Выразив таким образом свою убежденность. Толстый продолжает:
– А теперь, как я уже рассмотрел вопрос о любви у молодых людей, давайте поговорим об остальном. Вот как, согласно мне, должен вести себя парень по отношению к своим предкам. С матерью надо быть любезным и услужливым. Мать, парни, это святое дело на всю жизнь и после. Почему, уже отдавая концы, столетний старик шепчет из последних сил «маман», а?

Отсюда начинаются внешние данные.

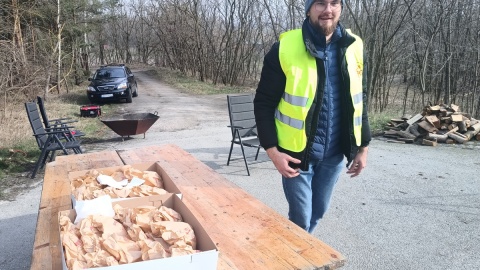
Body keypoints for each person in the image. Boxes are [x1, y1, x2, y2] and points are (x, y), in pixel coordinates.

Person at [253, 0, 371, 233]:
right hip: (296, 156)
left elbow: (360, 99)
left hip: (335, 154)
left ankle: (301, 255)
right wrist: (272, 151)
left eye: (334, 3)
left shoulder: (354, 45)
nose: (328, 10)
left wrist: (363, 147)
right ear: (308, 9)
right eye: (320, 3)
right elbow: (264, 103)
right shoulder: (284, 48)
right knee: (301, 218)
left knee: (318, 213)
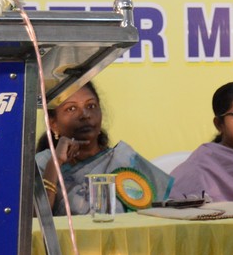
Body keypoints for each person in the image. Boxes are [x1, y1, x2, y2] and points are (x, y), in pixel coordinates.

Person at [37, 79, 172, 212]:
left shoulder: (123, 160)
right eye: (71, 108)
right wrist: (55, 164)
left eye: (91, 106)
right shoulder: (42, 163)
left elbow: (164, 213)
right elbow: (33, 219)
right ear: (53, 124)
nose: (85, 115)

Это, в своем роде, красноречиво! Мать, по моему мнению, это то, что делает смерть терпимой. Так же, как она учит вас жить, она вас учит и умирать, потому что одновременно с жизнью дает вам смерть. И если она это делает, значит так надо, доверьтесь ей. А когда наступит момент испустить дух, не дергайтесь, сохраняйте спокойствие и думайте о вашей старушке. Вспоминайте о зимних рассветах, когаз она вам запихивала в пасть большую ложку рыбьего жира! Он казался противным, но ведь это делалось для вашего блага.

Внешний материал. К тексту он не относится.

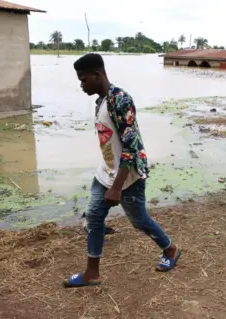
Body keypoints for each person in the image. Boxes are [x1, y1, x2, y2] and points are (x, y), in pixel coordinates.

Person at [64, 53, 180, 288]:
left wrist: (117, 188)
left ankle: (170, 249)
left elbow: (131, 145)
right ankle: (91, 274)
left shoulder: (121, 100)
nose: (81, 85)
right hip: (106, 171)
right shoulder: (101, 100)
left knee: (139, 220)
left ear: (98, 75)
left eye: (84, 80)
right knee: (94, 218)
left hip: (128, 176)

Он на мгновение задумывается, внезапно озаренный ярким, идущим изнутри пламенем.
– Я помню, когда умерла моя мать, – шепчет он. – С ней случился первый приступ, и я приехал навестить ее в больницу. Я видел ее первый раз в такого рода заведении. Маман чувствовала себя не в своей тарелке, она вела себя, как в гостях, и всего стеснялась. Когда сестра ставила ей градусник или давала микстуру, она смущенно улыбалась и всем своим видом как-бы говорила «не сердитесь на меня». Она походила на испуганную девчонку. Когда она увидела, что я вхожу в палату, у нее было такое выражение, какое я ни за что больше не встречу ни у кого на лице.
«Зачем ты беспокоишься, Сандрик», – с трудом вымолвила она. – Ни к чему было тебе ехать в такую даль из Парижа, мне уже лучше".
Я обнял ее и ничего не сказал. Я был потрясен. Я говорил себе, почему и как я смог бросить ее на долгие годы и подавал о себе весточки лишь открытками: на рождество или из отпуска. На ее скулах играл румянец как на калифорнийских яблоках.
«Как же ты нас напугала», – выдавил я из себя.
«И не говори, Сандрик, я и сама уж было подумала, что я отхожу». '
А я с любопытством спрашиваю:
«И что же ты почувствовала?»
«То, что чувствуют, когда умирают», – ответила она мне, как будто ей уже приходилось раньше умирать, так же как и мне, будто мы оба знаем, что ощущаешь в этот момент.
«Ты, наверное, напугалась?» – спросил я ее.
«Нет, нет, нисколько! Я думала о тебе и твоем отце. Я отдалась на волю судьбы... Ощущение было даже приятное».
Берю снимает свою шляпу и кладет ее перед собой с таким видом, будто это жаркое с гарниром, которое он собирается отведать. Дрожь в голосе, сухость в глазах, смиренное выражение на лице.